Gaia’s mother is dead and her father has disappeared.  She’s living with one of her dad’s old CIA colleagues in New York City.  It quickly becomes clear that Gaia is a social outcast.  She has no friends and few social skills.  And she spends most of her time prowling Washington Square Park hoping to get mugged, or playing chess in the park.

The story follows Gaia’s rocky relationship with the über popular Heather, her unwanted and yet electric attraction to Sam Moon, and her run-ins with a group of skinhead slashers in Washington Square Park.  Ultimately, all three of those story lines come together to destroy what little social life she has and leads her to a knock down drag out fight that could mean the end of the line for her crime fighting days.

Weaving through it all is a mysterious subplot about some person or agency who is watching Gaia and, for unknown reasons, trying to keep her safe.

Age of Main Character: 17

What I Liked the Most: Gaia is a great character and Pascal really brings her to life and gives her a very authentic voice.  She’s powerful, intelligent, and fearless, yet filled with self-doubt.  She doesn’t recognize her own beauty, has no social skills, and no idea how to interact with normal kids her age.  Taken all together, it makes for a vivid character that really jumps off the page.  You can feel the rage that drives her into the park, hoping and praying that someone will attack her and give her an excuse to lash out.

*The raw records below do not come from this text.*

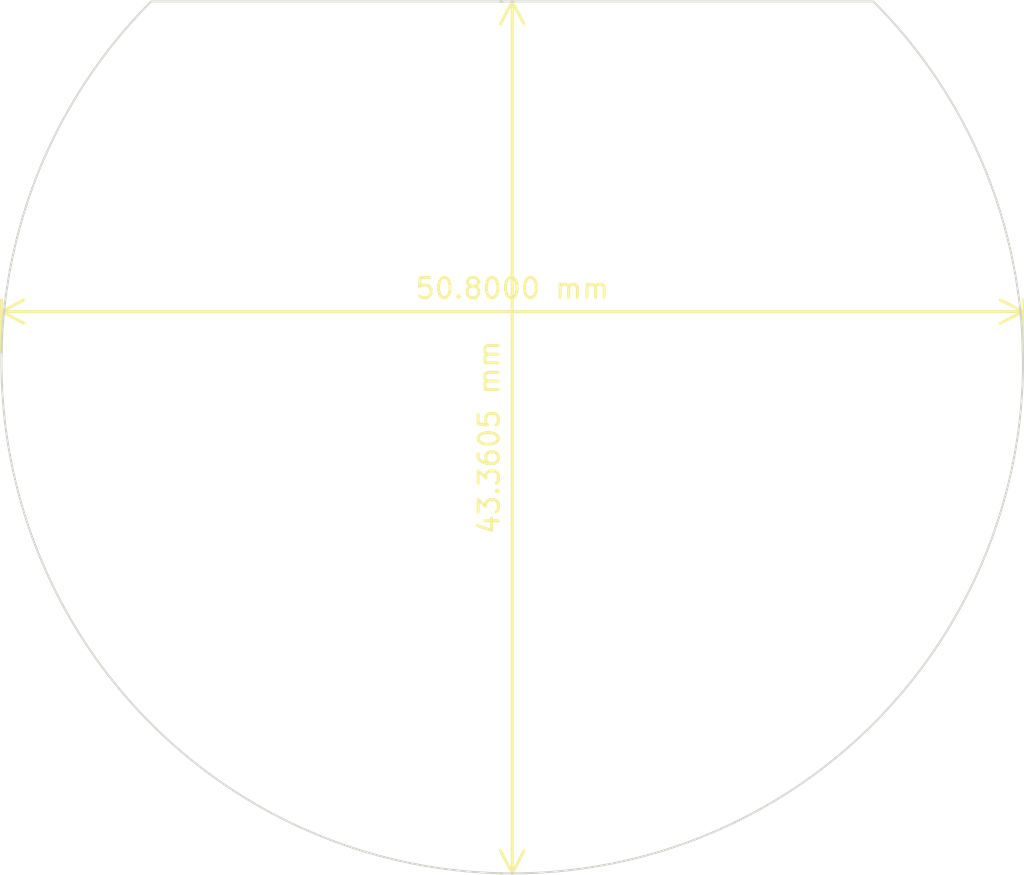
<source format=kicad_pcb>
(kicad_pcb (version 20211014) (generator pcbnew)

  (general
    (thickness 1.6)
  )

  (paper "A4")
  (layers
    (0 "F.Cu" signal)
    (31 "B.Cu" signal)
    (32 "B.Adhes" user "B.Adhesive")
    (33 "F.Adhes" user "F.Adhesive")
    (34 "B.Paste" user)
    (35 "F.Paste" user)
    (36 "B.SilkS" user "B.Silkscreen")
    (37 "F.SilkS" user "F.Silkscreen")
    (38 "B.Mask" user)
    (39 "F.Mask" user)
    (40 "Dwgs.User" user "User.Drawings")
    (41 "Cmts.User" user "User.Comments")
    (42 "Eco1.User" user "User.Eco1")
    (43 "Eco2.User" user "User.Eco2")
    (44 "Edge.Cuts" user)
    (45 "Margin" user)
    (46 "B.CrtYd" user "B.Courtyard")
    (47 "F.CrtYd" user "F.Courtyard")
    (48 "B.Fab" user)
    (49 "F.Fab" user)
    (50 "User.1" user)
    (51 "User.2" user)
    (52 "User.3" user)
    (53 "User.4" user)
    (54 "User.5" user)
    (55 "User.6" user)
    (56 "User.7" user)
    (57 "User.8" user)
    (58 "User.9" user)
  )

  (setup
    (pad_to_mask_clearance 0)
    (pcbplotparams
      (layerselection 0x00010fc_ffffffff)
      (disableapertmacros false)
      (usegerberextensions false)
      (usegerberattributes true)
      (usegerberadvancedattributes true)
      (creategerberjobfile true)
      (dashed_line_dash_ratio 12.000000)
      (dashed_line_gap_ratio 3.000000)
      (svgprecision 4)
      (plotframeref false)
      (viasonmask false)
      (mode 1)
      (useauxorigin false)
      (hpglpennumber 1)
      (hpglpenspeed 20)
      (hpglpendiameter 15.000000)
      (dxfpolygonmode true)
      (dxfimperialunits true)
      (dxfusepcbnewfont true)
      (psnegative false)
      (psa4output false)
      (plotreference true)
      (plotvalue true)
      (plotinvisibletext false)
      (sketchpadsonfab false)
      (subtractmaskfromsilk false)
      (outputformat 1)
      (mirror false)
      (drillshape 1)
      (scaleselection 1)
      (outputdirectory "")
    )
  )

  (net 0 "")

  (gr_line (start 142.420512 60.779488) (end 106.499488 60.779488)
    (layer "Edge.Cuts") (tstamp 498bcf58-c0f4-4f51-ac0e-999b8e54226c))
  (gr_arc (start 142.420512 60.779488) (mid 124.46 104.14) (end 106.499488 60.779488)
    (layer "Edge.Cuts") (tstamp df935f53-1036-46e2-9596-c6c2167c87ce))
  (dimension (type aligned) (layer "F.SilkS") (tstamp 1775f529-4272-4e04-a557-792fa222d368)
    (pts (xy 124.46 104.14) (xy 124.46 60.779488))
    (height 0)
    (gr_text "43.3605 mm" (at 123.31 82.459744 90) (layer "F.SilkS") (tstamp 1775f529-4272-4e04-a557-792fa222d368)
      (effects (font (size 1 1) (thickness 0.15)))
    )
    (format (prefix "") (suffix "") (units 3) (units_format 1) (precision 4))
    (style (thickness 0.15) (arrow_length 1.27) (text_position_mode 0) (extension_height 0.58642) (extension_offset 0.5) keep_text_aligned)
  )
  (dimension (type aligned) (layer "F.SilkS") (tstamp ae907298-8357-4677-baaa-724f43a0b6a5)
    (pts (xy 149.86 78.74) (xy 99.06 78.74))
    (height 2.539999)
    (gr_text "50.8000 mm" (at 124.46 75.050001) (layer "F.SilkS") (tstamp ae907298-8357-4677-baaa-724f43a0b6a5)
      (effects (font (size 1 1) (thickness 0.15)))
    )
    (format (prefix "") (suffix "") (units 3) (units_format 1) (precision 4))
    (style (thickness 0.15) (arrow_length 1.27) (text_position_mode 0) (extension_height 0.58642) (extension_offset 0.5) keep_text_aligned)
  )

)

</source>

What I Liked the Least: Given the premise, that Gaia is a kick-ass girl who knows no fear and is on the rampage to take down street thugs that prey on the weak, it didn’t feel like there was really all that much action.  She only actually gets into three fights, and only one of them is in any way detailed or significant.  The book focuses mostly on Gaia’s relationships with other people, her inescapable attraction to Sam Moon, and her self-loathing.  That’s fine, and it builds her into a very powerful and vivid character, but as someone who was reading this as an action/adventure novel I didn’t feel like Pascal really fulfilled the premise of the story.

Also, Pascal has made Gaia almost too perfect.  She has no fear, she’s a martial arts master, she has incredible speed and focus, she strong, she’s off the charts intelligent, she’s a chess master, and she speaks multiple languages.  Sure, she’s socially inept, sees herself as a freak, and hates the way she looks, but she still has way too many skills.  It would have been better if Pascal had at least given her normal to slightly above average intelligence and dropped the multiple languages –which don’t play a role in the story anyway.

How Good was the Action?  Okay.  As I mentioned above, there are only three moments of real action in the story.  There’s one very brief fight at the beginning of the book.  There’s one where Gaia takes on three opponents, but honestly that one is less about the fight – very little of which is actually seen – then it is about a boy in a wheelchair who tries to ‘come to her rescue’ only to mess things up.  Most of the description is about his interference in the fight, his desire to save Gaia, and his shock when he sees her break into action and take out the thugs.

The last fight is the only one that’s significant.  It’s pretty well done, but I had some trouble taking it seriously.  Pascal has done such a good job painting Gaia as a superhero, an unstoppable fighting machine, and in the second fight – even with the distraction of the boy in the wheelchair – she takes out three thugs without breaking a sweat.  So when she had to confront five thugs at the end, I wasn’t really all that concerned for her and found it hard to believe when she actually got into as much trouble as she did.  It just didn’t fit with the character that Pascal had created.

How Engaging was the Story?   Gaia is a powerful character and her stormy relationships with Heather and Sam as well as her own intense self loathing make for a book that’s fairly hard to put down.  Even though it was much lighter on the action than I’d been expecting, I still found myself drawn into the story and into Gaia’s life.

Overall Assessment: Pascal is a former romance writer.  She did the Sweet Valley High series.  Fearless is clearly her first foray into action/adventure.  Whether or not it works, depends on what you’re in the mood for.  If you want a book that is primarily about relationships and frustrated romance with a small amount of kick butt action on the side, then this is a great book.  If you’re looking for a gripping adventure story full of fights, chases, and near escapes then you probably want to give this book a pass.

Profanity: Yes.  There’s fairly frequent use of the ‘B…’ word among others.

Sex: Yes.  There’s definitely a fair bit of kissing.  There’s a pretty hot and heavy attraction between Gaia and Sam.  There’s Gaia’s step mom who dresses in nearly nonexistent miniskirts.  And there’s a subplot about a gang member and an unidentified woman who’s using him to gain information about Gaia.  She dresses in very provocative clothing and there’s a lot of flirting and mild fooling around between the two of them.

Violence: Some.  Gaia kicks and punches a few people.  There’s a slasher in the park, though we never actually witness anyone being slashed.  And the final fight is reasonably graphic and involves some blood.